Musical magic happened when he joined forces with three Melbourne musicians: Athol Guy, Keith Potger and Bruce Woodley. Musical superstardom – topping the charts in Australia, the UK and the US, even knocking The Beatles off the No.1 spot – made them our first genuine global superstars.

It’s a fan affection that has never waned, especially for Durham, whose later convictions included a car crash in 1990 and a brain hemorrhage during a Seekers tour in 2013.

To know her was to be seduced by a warmth, a charm, a smile and a laugh that were proof of her refusal to be swayed by the slings and arrows of life. In recent years, he had lived in a small but comfortable unit in a retirement village in Brighton, where a piano took up much of the living room.

Durham won a lifetime achievement award at the Australian Women In Music Awards in 2019. Credit: Paul Jeffers

When I spent an afternoon with her there in 2019, she told me that she hadn’t sung in a while.

A lung condition he had suffered from since childhood restricted his movement and made it impossible to travel.

He had to know, “Is the voice still there?”

“I think so,” he said. “I’ve never been able to sing.”

She refused to feel sorry for herself. And when he expressed his wonder at the long love affair he had shared with the Aussies, you knew he meant it.

The Seekers, L-R: Keith Potger, Bruce Woodley, Judith Durham and Athol Guy.

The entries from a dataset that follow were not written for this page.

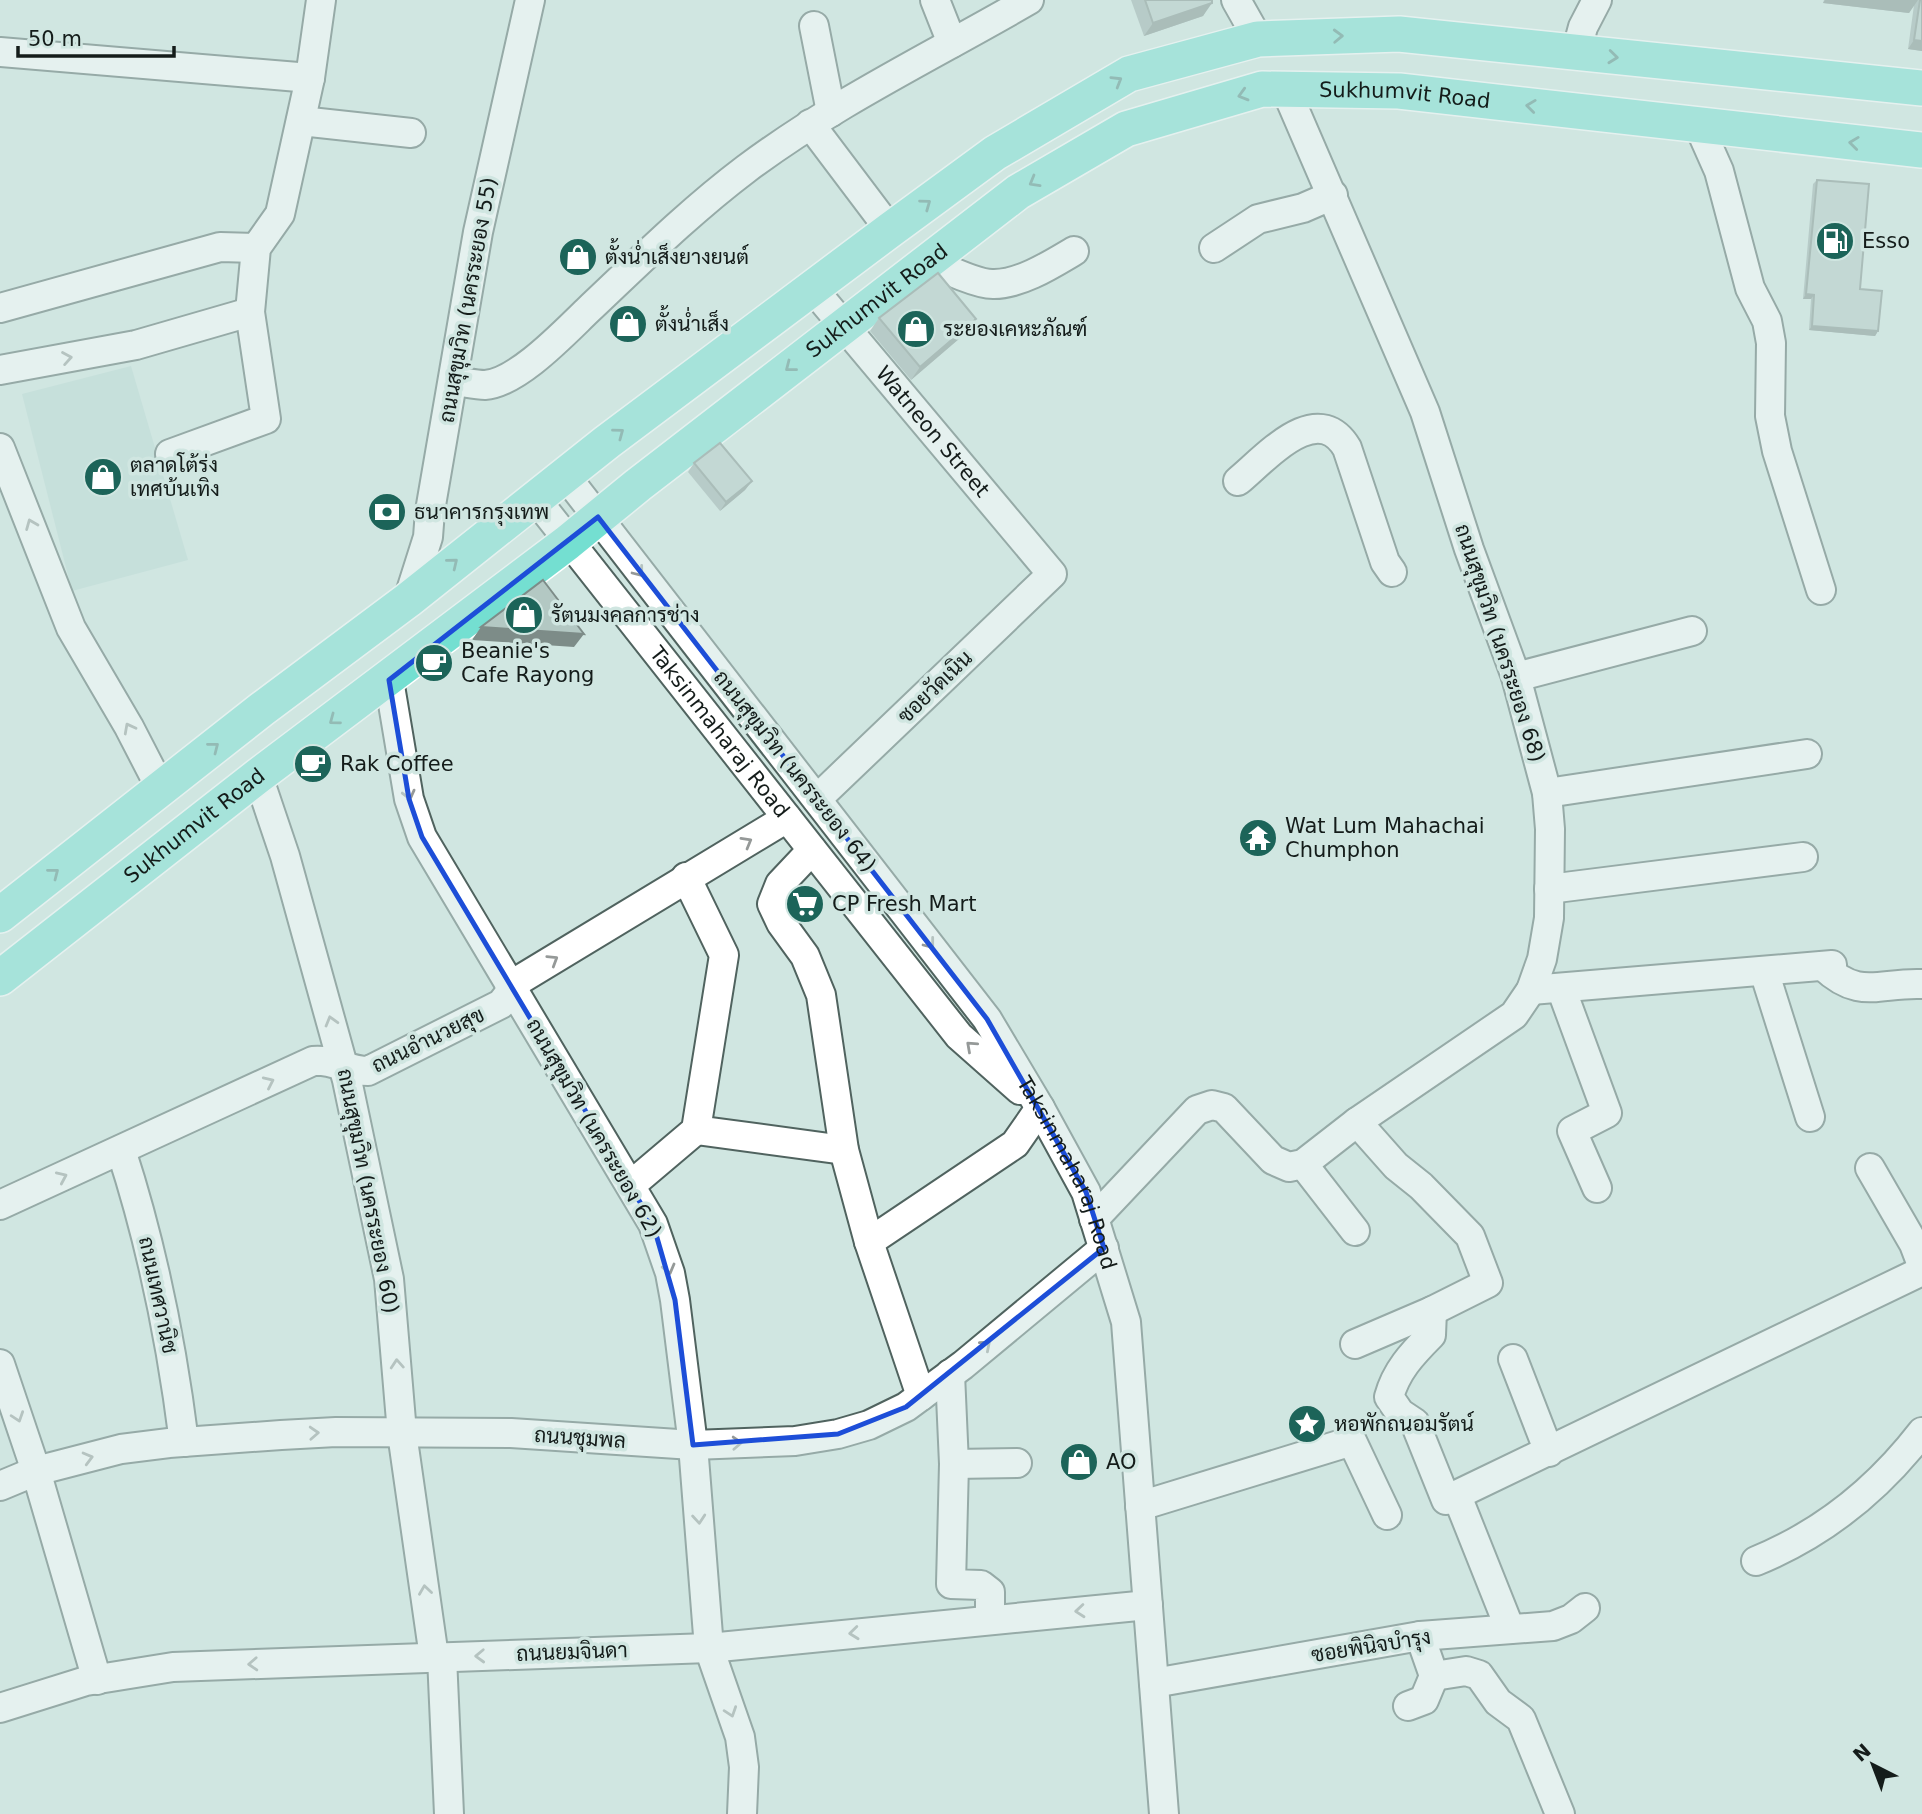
<svg xmlns="http://www.w3.org/2000/svg" width="1922" height="1814" viewBox="0 0 1922 1814" font-family="'DejaVu Sans',Sarabun,sans-serif">
  <rect width="100%" height="100%" fill="#d0e6e1"/>
  <polygon fill="#bbd9d2" points="131,366 188,560 72,591 22,394"/>
  <g fill="none" stroke-linecap="round" stroke-linejoin="round">
    <defs>
      <g id="minor">
        <polyline points="935,0 952,43"/>
        <polyline points="1236,0 1258,39"/>
        <polyline points="814,26 831,112"/>
        <polyline points="0,52 310,78"/>
        <polyline points="1576,53 1583,27 1597,0"/>
        <polyline points="301,121 411,133"/>
        <polyline points="810,124 890,230"/>
        <polyline points="1699,126 1719,171 1750,288 1767,321 1771,343 1770,416 1777,451 1821,590"/>
        <polyline points="1214,248 1258,219 1303,208 1333,195"/>
        <path d="M 928,261 C 943,268 979,285 994,284 C 1021,284 1052,264 1074,251"/>
        <path id="s1" d="M 813,289 L 1052,574 L 817,799"/>
        <polyline points="0,308 220,247 256,248"/>
        <polyline points="0,370 136,345 250,312"/>
        <path d="M 454,381 C 464,382 475,385 485,385 C 517,383 564,333 587,311 C 639,262 689,212 746,169 C 834,103 934,55 1029,0"/>
        <polyline points="0,448 71,628 129,727 161,789"/>
        <polyline points="170,454 266,419 250,312 256,248 280,214 310,78 321,0"/>
        <path id="s2" d="M 565,475 L 987,1019 L 1040,1108 L 1086,1192 L 1126,1322 L 1164,1814"/>
        <path d="M 1238,481 C 1266,458 1317,398 1347,448 L 1385,562 L 1392,572"/>
        <path id="s3" d="M 535,498 L 959,1036 L 1020,1090"/>
        <polyline points="408,600 428,537 430,511 478,232 530,0"/>
        <polyline points="1516,677 1692,631"/>
        <polyline points="389,680 409,799 422,837 653,1224 670,1273 675,1300 693,1445 709,1648 740,1737 744,1767 742,1814"/>
        <polyline points="258,776 285,856 347,1080 389,1279 402,1433 434,1657"/>
        <polyline points="1547,793 1807,754"/>
        <polyline points="812,850 780,884 772,904 781,923 805,956 821,995 844,1150 869,1242 921,1396"/>
        <polyline points="1549,889 1803,857"/>
        <path d="M 1823,966 C 1860,1001 1879,982 1922,984"/>
        <polyline points="1764,971 1810,1117"/>
        <polyline points="1561,988 1607,1113 1572,1131 1597,1188"/>
        <polyline points="1531,990 1832,965"/>
        <polyline points="696,1130 844,1150"/>
        <path d="M 121,1150 C 151,1242 172,1346 184,1442"/>
        <polyline points="1303,1164 1355,1231"/>
        <polyline points="1870,1168 1914,1244 1922,1265"/>
        <polyline points="631,1185 696,1130 724,955 686,877"/>
        <path d="M 0,1205 L 313,1061 C 333,1059 348,1071 368,1071 L 501,1004 L 508,995 L 511,985 L 787,818"/>
        <polyline points="1094,1219 1197,1110 1212,1105 1224,1108 1273,1160 1289,1167 1303,1164 1357,1122 1514,1015 1531,990 1542,959 1549,918 1550,829 1547,793 1516,677 1469,549 1425,412 1286,90"/>
        <polyline points="869,1242 1015,1144 1040,1108"/>
        <path d="M 1432,1311 L 1431,1335 C 1412,1354 1396,1371 1389,1397 L 1400,1413 L 1415,1423 L 1446,1500 L 1922,1271"/>
        <polyline points="1355,1344 1432,1311 1488,1283 1470,1236 1421,1186 1396,1166 1357,1122"/>
        <polyline points="1513,1359 1549,1452"/>
        <polyline points="0,1364 36,1471 97,1680"/>
        <polyline points="950,1374 954,1464 951,1584 981,1585 990,1592 990,1620"/>
        <polyline points="954,1464 1017,1463"/>
        <polyline points="0,1486 36,1471 121,1449 169,1443 281,1435 336,1432 511,1433 693,1445 795,1441 838,1434 869,1425 906,1407 963,1365 1104,1248"/>
        <polyline points="1457,1496 1510,1629"/>
        <polyline points="1140,1506 1352,1441 1387,1515"/>
        <path d="M 1756,1561 C 1822,1534 1878,1489 1922,1432"/>
        <polyline points="1420,1636 1434,1676 1466,1671 1479,1675 1498,1702 1521,1719 1560,1814"/>
        <polyline points="442,1657 449,1814"/>
        <polyline points="1154,1683 1420,1636 1553,1626 1571,1619 1585,1608"/>
        <polyline points="1408,1706 1424,1700 1434,1676"/>
        <polyline points="0,1708 86,1681 173,1667 709,1648 1148,1605"/>
      </g>
      <g id="major">
        <polyline points="0,915 262,709 408,600 607,442 890,230 995,153 1129,74 1258,39 1399,34 1922,88"/>
        <path id="s4" d="M 0,978 L 258,776 L 567,543 L 638,485 L 1018,192 L 1126,129 L 1262,89 L 1399,91 L 1922,150"/>
      </g>
    </defs>
    <use href="#minor" stroke="#50635f" stroke-width="32"/>
    <use href="#major" stroke="#fff" stroke-width="38"/>
    <use href="#minor" stroke="#fff" stroke-width="28"/>
    <use href="#major" stroke="#74dfd1" stroke-width="35"/>
  </g>
  <g fill="#9aaca8">
    <polygon points="1131,0 1212,0 1203,16 1144,36"/>
    <polygon points="1824,0 1922,0 1922,51 1908,49 1914,5 1909,13 1823,3"/>
    <polygon points="1817,180 1860,289 1878,331 1875,336 1809,330 1811,299 1803,299 1813,184"/>
    <polygon points="879,318 967,332 911,380 870,331"/>
    <polygon points="694,463 752,481 745,490 720,511 688,472"/>
  </g>
  <g fill="#7d8c88">
    <polygon points="1825,0 1918,0 1909,13 1823,3"/>
    <polygon points="1212,3 1203,16 1144,36 1153,23"/>
    <polygon points="1914,40 1922,41 1922,51 1908,49"/>
    <polygon points="1806,294 1814,295 1811,299 1803,299"/>
    <polygon points="976,319 967,332 911,380 920,367"/>
    <polygon points="1812,326 1878,331 1875,336 1809,330"/>
    <polygon points="752,481 745,490 720,511 726,502"/>
    <polygon points="481,627 584,634 574,647 472,640"/>
  </g>
  <g fill="#b3c8c3" stroke="#7d8c88" stroke-width="2">
    <polygon points="1145,0 1212,0 1212,3 1153,23"/>
    <polygon points="1920,0 1922,0 1922,41 1914,40"/>
    <polygon points="1817,180 1869,184 1860,289 1882,291 1878,331 1812,326 1814,295 1806,294"/>
    <polygon points="938,273 976,319 920,367 879,318"/>
    <polygon points="720,443 752,481 726,502 694,463"/>
    <polygon points="543,580 584,634 481,627"/>
  </g>
  <defs><path id="oneway-chevron" d="M-2-3.5L2.5 0L-2 3.5" fill="none" stroke-width="1.6" stroke-linecap="round" stroke-linejoin="round" transform="scale(1.75)"/></defs>
  <g stroke="#49877f">
    <use href="#oneway-chevron" transform="translate(1338 36) rotate(-2)"/>
    <use href="#oneway-chevron" transform="translate(1613 57) rotate(6)"/>
    <use href="#oneway-chevron" transform="translate(1117 81) rotate(-31)"/>
    <use href="#oneway-chevron" transform="translate(1243 95) rotate(164)"/>
    <use href="#oneway-chevron" transform="translate(1531 106) rotate(-173)"/>
    <use href="#oneway-chevron" transform="translate(1854 143) rotate(-173)"/>
    <use href="#oneway-chevron" transform="translate(1034 182) rotate(150)"/>
    <use href="#oneway-chevron" transform="translate(926 204) rotate(-36)"/>
    <use href="#oneway-chevron" transform="translate(790 367) rotate(142)"/>
    <use href="#oneway-chevron" transform="translate(619 433) rotate(-37)"/>
    <use href="#oneway-chevron" transform="translate(453 563) rotate(-39)"/>
    <use href="#oneway-chevron" transform="translate(334 720) rotate(143)"/>
    <use href="#oneway-chevron" transform="translate(214 747) rotate(-38)"/>
    <use href="#oneway-chevron" transform="translate(54 873) rotate(-38)"/>
  </g>
  <g stroke="#959998">
    <use href="#oneway-chevron" transform="translate(67 358) rotate(-10)"/>
    <use href="#oneway-chevron" transform="translate(31 524) rotate(-112)"/>
    <use href="#oneway-chevron" transform="translate(639 572) rotate(52)"/>
    <use href="#oneway-chevron" transform="translate(129 728) rotate(-118)"/>
    <use href="#oneway-chevron" transform="translate(409 795) rotate(76)"/>
    <use href="#oneway-chevron" transform="translate(747 842) rotate(-30)"/>
    <use href="#oneway-chevron" transform="translate(930 944) rotate(52)"/>
    <use href="#oneway-chevron" transform="translate(553 960) rotate(-32)"/>
    <use href="#oneway-chevron" transform="translate(331 1021) rotate(-106)"/>
    <use href="#oneway-chevron" transform="translate(971 1046) rotate(-138)"/>
    <use href="#oneway-chevron" transform="translate(269 1082) rotate(-25)"/>
    <use href="#oneway-chevron" transform="translate(62 1177) rotate(-24)"/>
    <use href="#oneway-chevron" transform="translate(669 1269) rotate(75)"/>
    <use href="#oneway-chevron" transform="translate(986 1345) rotate(-41)"/>
    <use href="#oneway-chevron" transform="translate(397 1364) rotate(-94)"/>
    <use href="#oneway-chevron" transform="translate(18 1417) rotate(71)"/>
    <use href="#oneway-chevron" transform="translate(314 1433) rotate(-3)"/>
    <use href="#oneway-chevron" transform="translate(737 1443) rotate(-3)"/>
    <use href="#oneway-chevron" transform="translate(88 1458) rotate(-15)"/>
    <use href="#oneway-chevron" transform="translate(699 1519) rotate(85)"/>
    <use href="#oneway-chevron" transform="translate(425 1590) rotate(-98)"/>
    <use href="#oneway-chevron" transform="translate(1080 1611) rotate(175)"/>
    <use href="#oneway-chevron" transform="translate(854 1633) rotate(174)"/>
    <use href="#oneway-chevron" transform="translate(480 1656) rotate(178)"/>
    <use href="#oneway-chevron" transform="translate(253 1664) rotate(177)"/>
    <use href="#oneway-chevron" transform="translate(731 1712) rotate(71)"/>
  </g>
  <path d="M0 0H1922V1814H0ZM 598,517 L 987,1019 L 1086,1192 L 1104,1248 L 906,1407 L 838,1434 L 693,1445 L 675,1300 L 653,1224 L 422,837 L 409,799 L 389,680 Z" fill="#d0e6e1" fill-opacity=".55" fill-rule="evenodd"/>
  <path fill="none" stroke="#1d4ed8" stroke-width="5" stroke-linejoin="round" d="M 598,517 L 987,1019 L 1086,1192 L 1104,1248 L 906,1407 L 838,1434 L 693,1445 L 675,1300 L 653,1224 L 422,837 L 409,799 L 389,680 Z"/>
  <defs>
    <symbol id="fuel-disc" viewBox="-11 -11 22 22"><circle r="9.5" fill="#1c6459" stroke="#d0e6e1"/><path d="M-5.5-6h7V0h2V4h1.3V-2.5L3-4.5l.8-.8L6-3V5H2.5V1h-1V6h-7ZM-4.2-4.7v3.2H.2V-4.7Z" fill="#fff"/></symbol>
    <symbol id="shop-disc" viewBox="-11 -11 22 22"><circle r="9.5" fill="#1c6459" stroke="#d0e6e1"/><path d="M-5-2.5h2.3a2.7 3.5 0 0 1 5.4 0H5L5.5 6h-11ZM-1.5-2.5h3a1.5 2.3 0 0 0-3 0Z" fill="#fff"/></symbol>
    <symbol id="bank-disc" viewBox="-11 -11 22 22"><circle r="9.5" fill="#1c6459" stroke="#d0e6e1"/><path d="M-6-4H6V4H-6ZM0-2.3a2.3 2.3 0 1 0 0 4.6a2.3 2.3 0 1 0 0-4.6Z" fill="#fff"/></symbol>
    <symbol id="cafe-disc" viewBox="-11 -11 22 22"><circle r="9.5" fill="#1c6459" stroke="#d0e6e1"/><path d="M-5.5-4.5H6V0H3Q3 3.5 0 3.5H-2.5Q-5.5 3.5-5.5 0ZM3-3.2v2h1.7v-2ZM-6 4.5H4V6H-6Z" fill="#fff"/></symbol>
    <symbol id="temple-disc" viewBox="-11 -11 22 22"><circle r="9.5" fill="#1c6459" stroke="#d0e6e1"/><path d="M0-6L5-2H3V0L6.5 2.5H4V6H1.5V3h-3V6H-4V2.5H-6.5L-3 0V-2H-5Z" fill="#fff"/></symbol>
    <symbol id="supermarket-disc" viewBox="-11 -11 22 22"><circle r="9.5" fill="#1c6459" stroke="#d0e6e1"/><path d="M-6-5.5h2.5l.6 2H6L4.5 2H-2.5L-4.4-4H-6ZM-1.5 3.2a1.3 1.3 0 1 0 .1 0ZM3 3.2a1.3 1.3 0 1 0 .1 0Z" fill="#fff"/></symbol>
    <symbol id="sight-disc" viewBox="-11 -11 22 22"><circle r="9.5" fill="#1c6459" stroke="#d0e6e1"/><path d="M0-6L1.8-2.2L6-1.7L2.9 1.2L3.7 5.4L0 3.3L-3.7 5.4L-2.9 1.2L-6-1.7L-1.8-2.2Z" fill="#fff"/></symbol>
  </defs>
  <g fill-rule="evenodd">
    <use href="#fuel-disc" x="1813" y="219" width="44" height="44"/>
    <use href="#shop-disc" x="556" y="235" width="44" height="44"/>
    <use href="#shop-disc" x="606" y="302" width="44" height="44"/>
    <use href="#shop-disc" x="894" y="307" width="44" height="44"/>
    <use href="#shop-disc" x="81" y="455" width="44" height="44"/>
    <use href="#bank-disc" x="365" y="490" width="44" height="44"/>
    <use href="#shop-disc" x="502" y="593" width="44" height="44"/>
    <use href="#cafe-disc" x="412" y="641" width="44" height="44"/>
    <use href="#cafe-disc" x="291" y="742" width="44" height="44"/>
    <use href="#temple-disc" x="1236" y="816" width="44" height="44"/>
    <use href="#supermarket-disc" x="783" y="882" width="44" height="44"/>
    <use href="#sight-disc" x="1285" y="1402" width="44" height="44"/>
    <use href="#shop-disc" x="1057" y="1440" width="44" height="44"/>
  </g>
  <g text-anchor="middle" stroke-width="7" stroke-linejoin="round" paint-order="stroke">
    <g font-size="21" fill="#141c1a" stroke="#d0e6e1">
      <text dy="7" stroke="none"><textPath href="#s4" startOffset="1696">Sukhumvit Road</textPath></text>
      <text transform="translate(468 300) rotate(-80)" y="7">ถนนสุขุมวิท (นครระยอง 55)</text>
      <text dy="7" stroke="none"><textPath href="#s4" startOffset="1108">Sukhumvit Road</textPath></text>
      <text dy="7" stroke="none"><textPath href="#s1" startOffset="186">Watneon Street</textPath></text>
      <text transform="translate(1500 643) rotate(72)" y="7">ถนนสุขุมวิท (นครระยอง 68)</text>
      <text transform="translate(935 687) rotate(-44)" y="7">ซอยวัดเนิน</text>
      <text dy="7" stroke="none"><textPath href="#s3" startOffset="298">Taksinmaharaj Road</textPath></text>
      <text transform="translate(795 771) rotate(52)" y="7">ถนนสุขุมวิท (นครระยอง 64)</text>
      <text dy="7" stroke="none"><textPath href="#s4" startOffset="247">Sukhumvit Road</textPath></text>
      <text transform="translate(428 1040) rotate(-26)" y="7">ถนนอำนวยสุข</text>
      <text transform="translate(594 1128) rotate(60)" y="7">ถนนสุขุมวิท (นครระยอง 62)</text>
      <text dy="7" stroke="none"><textPath href="#s2" startOffset="863">Taksinmaharaj Road</textPath></text>
      <text transform="translate(368 1191) rotate(79)" y="7">ถนนสุขุมวิท (นครระยอง 60)</text>
      <text transform="translate(158 1295) rotate(78)" y="7">ถนนเทศวานิช</text>
      <text transform="translate(580 1438) rotate(4)" y="7">ถนนชุมพล</text>
      <text transform="translate(1371 1646) rotate(-9)" y="7">ซอยพินิจบำรุง</text>
      <text transform="translate(572 1652) rotate(-2)" y="7">ถนนยมจินดา</text>
    </g>
    <g font-size="21" fill="#141c1a" stroke="#d0e6e1" text-anchor="start">
      <text x="1862" y="248">Esso</text>
      <text x="605" y="264">ตั้งน่ำเส็งยางยนต์</text>
      <text x="655" y="331">ตั้งน่ำเส็ง</text>
      <text x="943" y="336">ระยองเคหะภัณฑ์</text>
      <text x="130" y="472">ตลาดโต้รุ่ง<tspan x="130" dy="24">เทศบ้นเทิง</tspan></text>
      <text x="414" y="519">ธนาคารกรุงเทพ</text>
      <text x="551" y="622">รัตนมงคลการช่าง</text>
      <text x="461" y="658">Beanie's<tspan x="461" dy="24">Cafe Rayong</tspan></text>
      <text x="340" y="771">Rak Coffee</text>
      <text x="1285" y="833">Wat Lum Mahachai<tspan x="1285" dy="24">Chumphon</tspan></text>
      <text x="832" y="911">CP Fresh Mart</text>
      <text x="1334" y="1431">หอพักถนอมรัตน์</text>
      <text x="1106" y="1469">AO</text>
    </g>
  </g>
  <g transform="translate(1873 1765) rotate(318)" stroke="#d0e6e1" stroke-width="5" paint-order="stroke">
  <path d="M0-5L12 26L0 18L-12 26Z" fill="#141c1a"/>
  <text y="-10" font-size="19" font-weight="bold" text-anchor="middle" fill="#141c1a">N</text>
  </g>
  <path d="M18 46v10h156v-10" fill="none" stroke="#141c1a" stroke-width="3.5"/>
  <text x="28" y="46" font-size="21" fill="#141c1a" stroke="#d0e6e1" stroke-width="5" paint-order="stroke">50 m</text>
</svg>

Everything was a blessing.

“I see myself through other people’s eyes,” she said. “A lot has happened to me.”

She laughed at that euphemism, and then continued, “But because of my outlook on life, because I’ve had a spiritual basis for my life, [it’s about] seeing it all as a blessing in disguise. If you take away the adversity, you have lost the blessings.

“It is very important. acceptance It is not always easy to accept something, but it is very important. Perhaps this has come as a blessing in disguise? I’ll just wait and see what happens. Every day brings something different.”

He leaves us, sadly after the carnival, as an example of courage and grace.